Through close readings of composers’ writings, musical analysis, and archival research conducted at the Paul Sacher Stiftung, I investigate this aphoristic aesthetic and its relationship to critical theory to better understand the lineage of musical modernists’ aphoristic works. After a brief discussion of form and repetition (or lack thereof) in the Bagatellen, I offer a reading of Theodor W. Adorno’s comments on Webern and his contemporaries, new music’s place in society, and the importance of fragmentation in art to argue from a cultural and philosophical standpoint that this aphoristic aesthetic has persisted and developed over time. To support this claim, I provide a list of other modernist musical fragments and miniatures spanning the twentieth century, closing with the so-called “Last Modernist,” Brian Ferneyhough, and his “fragment-forms.” This in-depth analysis of this aesthetic and Webern’s initial foray into it begins a long project of unpacking the musical make-up and philosophical foundations of the modernist musical aphorism.

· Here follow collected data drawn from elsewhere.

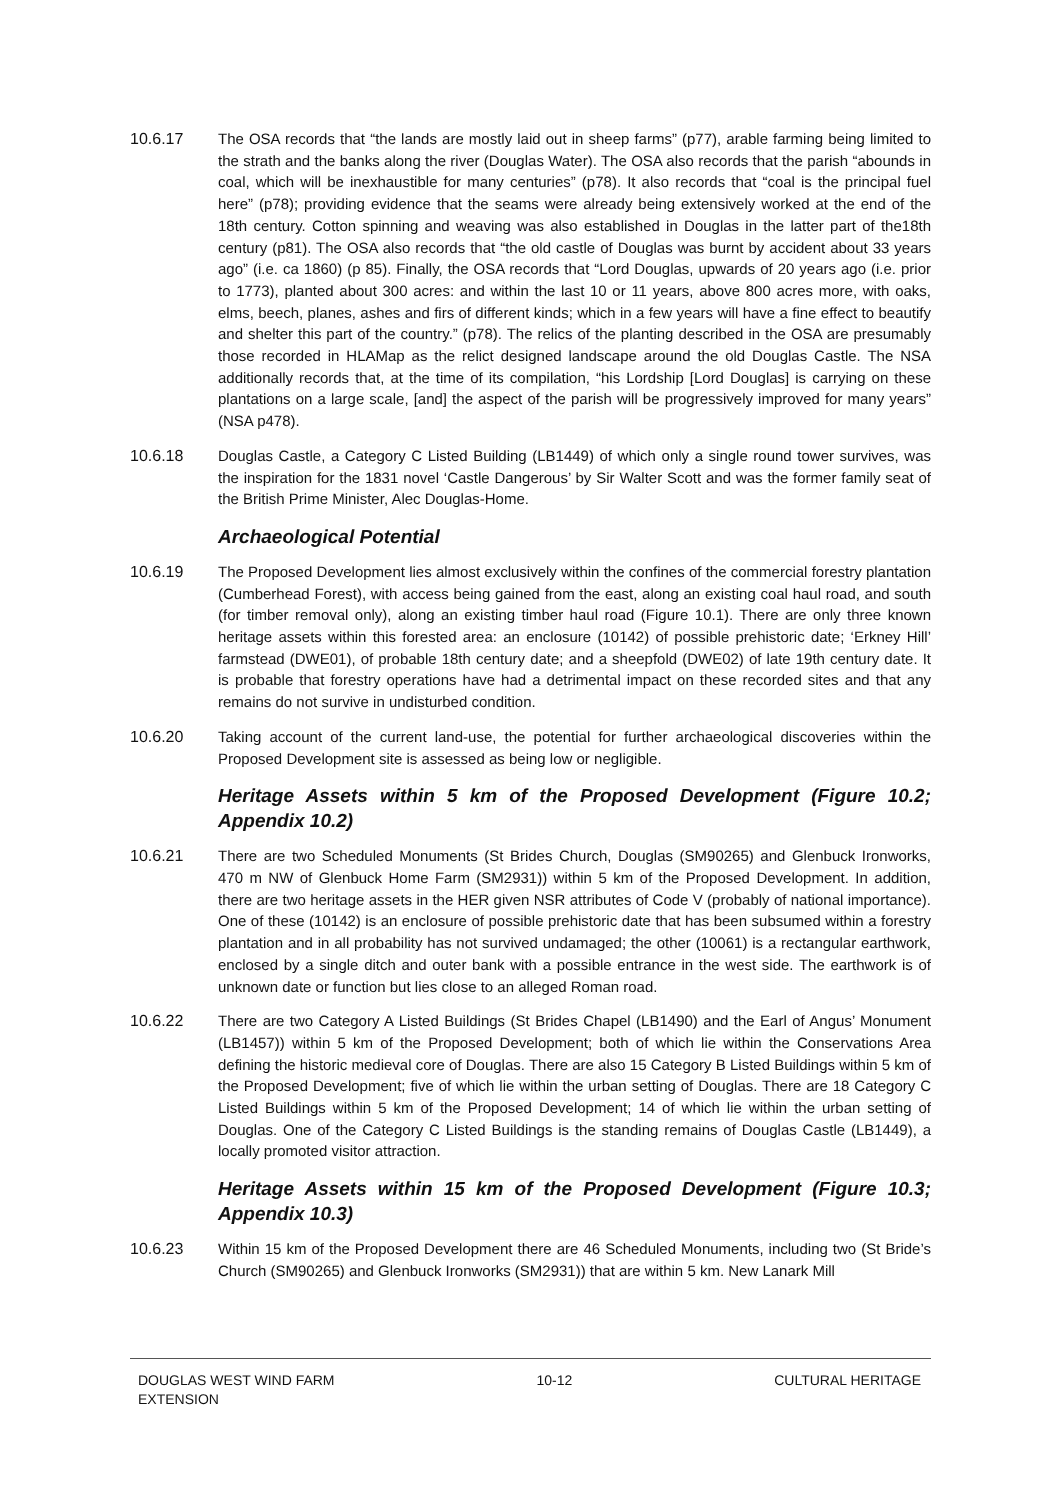10.6.17
The OSA records that “the lands are mostly laid out in sheep farms” (p77), arable farming being limited to the strath and the banks along the river (Douglas Water). The OSA also records that the parish “abounds in coal, which will be inexhaustible for many centuries” (p78). It also records that “coal is the principal fuel here” (p78); providing evidence that the seams were already being extensively worked at the end of the 18th century. Cotton spinning and weaving was also established in Douglas in the latter part of the18th century (p81). The OSA also records that “the old castle of Douglas was burnt by accident about 33 years ago” (i.e. ca 1860) (p 85). Finally, the OSA records that “Lord Douglas, upwards of 20 years ago (i.e. prior to 1773), planted about 300 acres: and within the last 10 or 11 years, above 800 acres more, with oaks, elms, beech, planes, ashes and firs of different kinds; which in a few years will have a fine effect to beautify and shelter this part of the country.” (p78). The relics of the planting described in the OSA are presumably those recorded in HLAMap as the relict designed landscape around the old Douglas Castle. The NSA additionally records that, at the time of its compilation, “his Lordship [Lord Douglas] is carrying on these plantations on a large scale, [and] the aspect of the parish will be progressively improved for many years” (NSA p478).
10.6.18
Douglas Castle, a Category C Listed Building (LB1449) of which only a single round tower survives, was the inspiration for the 1831 novel ‘Castle Dangerous’ by Sir Walter Scott and was the former family seat of the British Prime Minister, Alec Douglas-Home.
Archaeological Potential
10.6.19
The Proposed Development lies almost exclusively within the confines of the commercial forestry plantation (Cumberhead Forest), with access being gained from the east, along an existing coal haul road, and south (for timber removal only), along an existing timber haul road (Figure 10.1). There are only three known heritage assets within this forested area: an enclosure (10142) of possible prehistoric date; ‘Erkney Hill’ farmstead (DWE01), of probable 18th century date; and a sheepfold (DWE02) of late 19th century date. It is probable that forestry operations have had a detrimental impact on these recorded sites and that any remains do not survive in undisturbed condition.
10.6.20
Taking account of the current land-use, the potential for further archaeological discoveries within the Proposed Development site is assessed as being low or negligible.
Heritage Assets within 5 km of the Proposed Development (Figure 10.2; Appendix 10.2)
10.6.21
There are two Scheduled Monuments (St Brides Church, Douglas (SM90265) and Glenbuck Ironworks, 470 m NW of Glenbuck Home Farm (SM2931)) within 5 km of the Proposed Development. In addition, there are two heritage assets in the HER given NSR attributes of Code V (probably of national importance). One of these (10142) is an enclosure of possible prehistoric date that has been subsumed within a forestry plantation and in all probability has not survived undamaged; the other (10061) is a rectangular earthwork, enclosed by a single ditch and outer bank with a possible entrance in the west side. The earthwork is of unknown date or function but lies close to an alleged Roman road.
10.6.22
There are two Category A Listed Buildings (St Brides Chapel (LB1490) and the Earl of Angus’ Monument (LB1457)) within 5 km of the Proposed Development; both of which lie within the Conservations Area defining the historic medieval core of Douglas. There are also 15 Category B Listed Buildings within 5 km of the Proposed Development; five of which lie within the urban setting of Douglas. There are 18 Category C Listed Buildings within 5 km of the Proposed Development; 14 of which lie within the urban setting of Douglas. One of the Category C Listed Buildings is the standing remains of Douglas Castle (LB1449), a locally promoted visitor attraction.
Heritage Assets within 15 km of the Proposed Development (Figure 10.3; Appendix 10.3)
10.6.23
Within 15 km of the Proposed Development there are 46 Scheduled Monuments, including two (St Bride’s Church (SM90265) and Glenbuck Ironworks (SM2931)) that are within 5 km. New Lanark Mill
DOUGLAS WEST WIND FARM
EXTENSION
10-12 CULTURAL HERITAGE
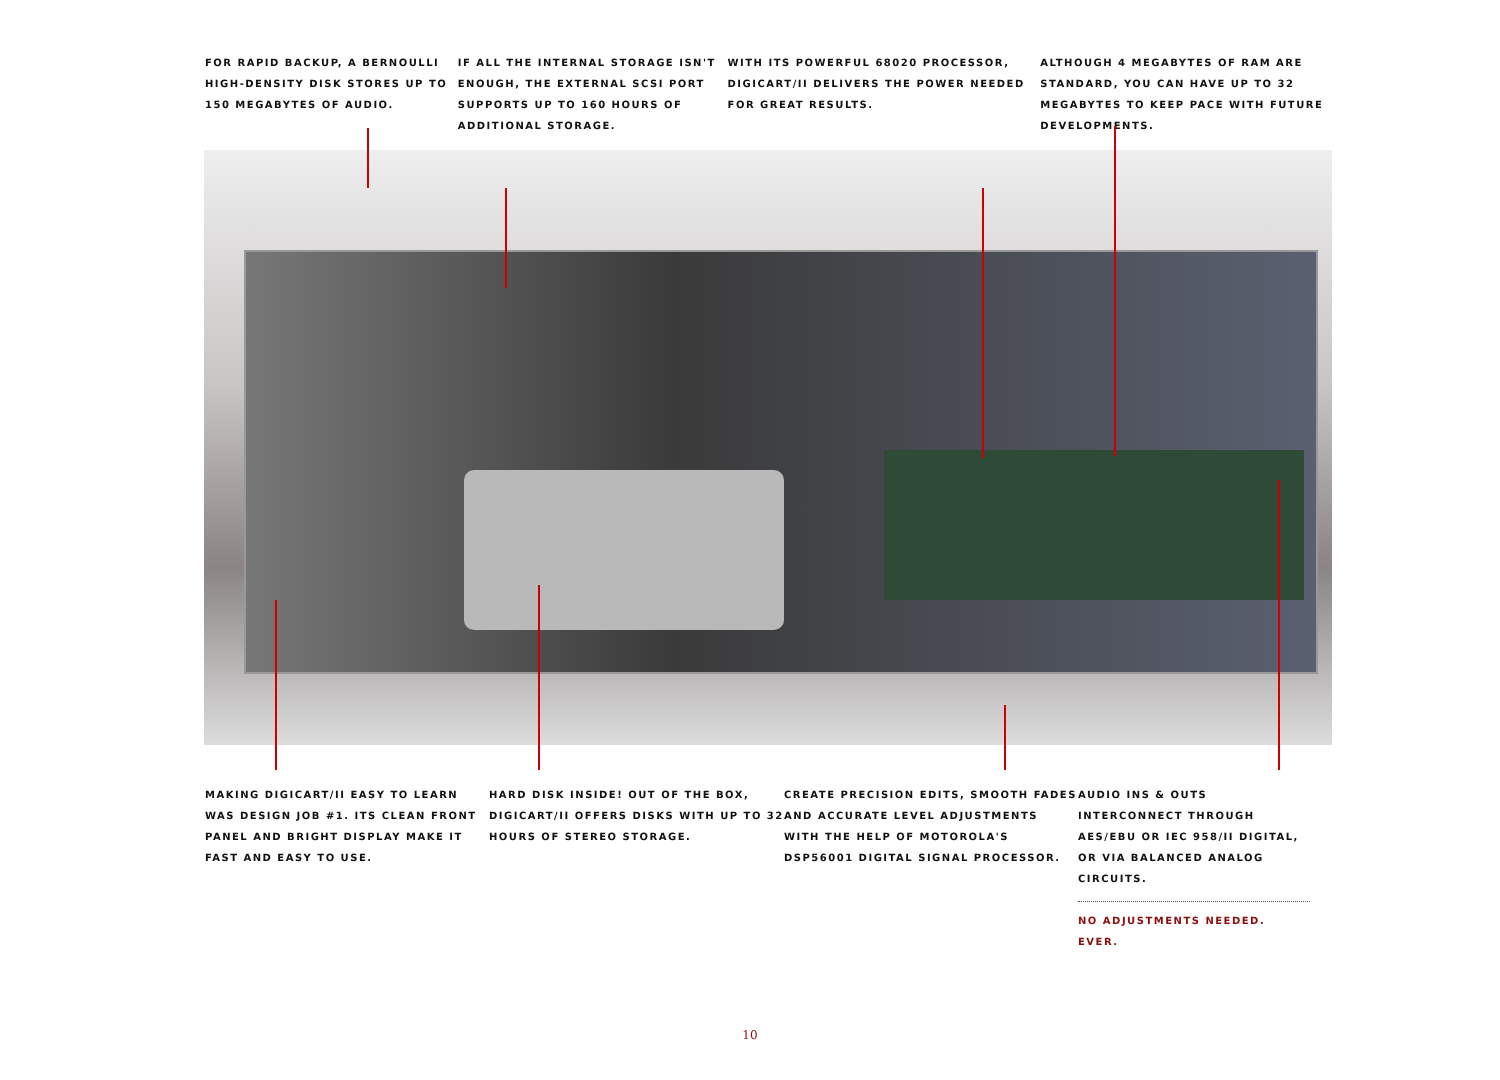FOR RAPID BACKUP, A BERNOULLI HIGH-DENSITY DISK STORES UP TO 150 MEGABYTES OF AUDIO.
IF ALL THE INTERNAL STORAGE ISN'T ENOUGH, THE EXTERNAL SCSI PORT SUPPORTS UP TO 160 HOURS OF ADDITIONAL STORAGE.
WITH ITS POWERFUL 68020 PROCESSOR, DIGICART/II DELIVERS THE POWER NEEDED FOR GREAT RESULTS.
ALTHOUGH 4 MEGABYTES OF RAM ARE STANDARD, YOU CAN HAVE UP TO 32 MEGABYTES TO KEEP PACE WITH FUTURE DEVELOPMENTS.
MAKING DIGICART/II EASY TO LEARN WAS DESIGN JOB #1. ITS CLEAN FRONT PANEL AND BRIGHT DISPLAY MAKE IT FAST AND EASY TO USE.
HARD DISK INSIDE! OUT OF THE BOX, DIGICART/II OFFERS DISKS WITH UP TO 32 HOURS OF STEREO STORAGE.
CREATE PRECISION EDITS, SMOOTH FADES AND ACCURATE LEVEL ADJUSTMENTS WITH THE HELP OF MOTOROLA'S DSP56001 DIGITAL SIGNAL PROCESSOR.
AUDIO INS & OUTS INTERCONNECT THROUGH AES/EBU OR IEC 958/II DIGITAL, OR VIA BALANCED ANALOG CIRCUITS.
NO ADJUSTMENTS NEEDED. EVER.
10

Lofty Goals and Lucky Breaks: Wind Quintet Transcriptions and the Formation of Canon
In March 1954, Woodwind Magazine published a controversial concert review by the New York–based hornist and composer Gunther Schuller. Schuller critiqued a recent concert of the Philadelphia Woodwind Quintet and particularly disparaged the concert’s programming, including the transcription of several movements of Ravel’s orchestral suite, Le Tombeau de Couperin (1919), by Mason Jones, the quintet’s hornist. Schuller himself had written a transcription of Le Tombeau de Couperin for his ensemble, the Metropolitan Woodwind Quintet, several years earlier. Despite Schuller’s impassioned disapproval of Jones’s transcription, however, Jones’s Tombeau prevails to this day as the more frequently performed version of Le Tombeau de Couperin for wind quintet.
Using Jones’s and Schuller’s transcriptions of Le Tombeau de Couperin as a case study, this paper addresses the relationship between transcriptions and the formation of musical canon, an aspect of transcription that has largely been untapped by scholars. Drawing on concert listings, concert reviews, and Schuller’s autobiography, I will first situate the Tombeau transcriptions within the landscape of wind quintet programming in the 1950s in New York City and Philadelphia. Then, drawing on musical features and performance considerations such as blend, register, and voicing, I will examine some of the similarities and differences between Schuller’s transcription, Jones’s transcription, and Ravel’s original orchestration of Le Tombeau de Couperin. Finally, I will use these findings to discuss the many constituent elements that contributed to the success and popularity of Jones’s transcription of Le Tombeau de Couperin.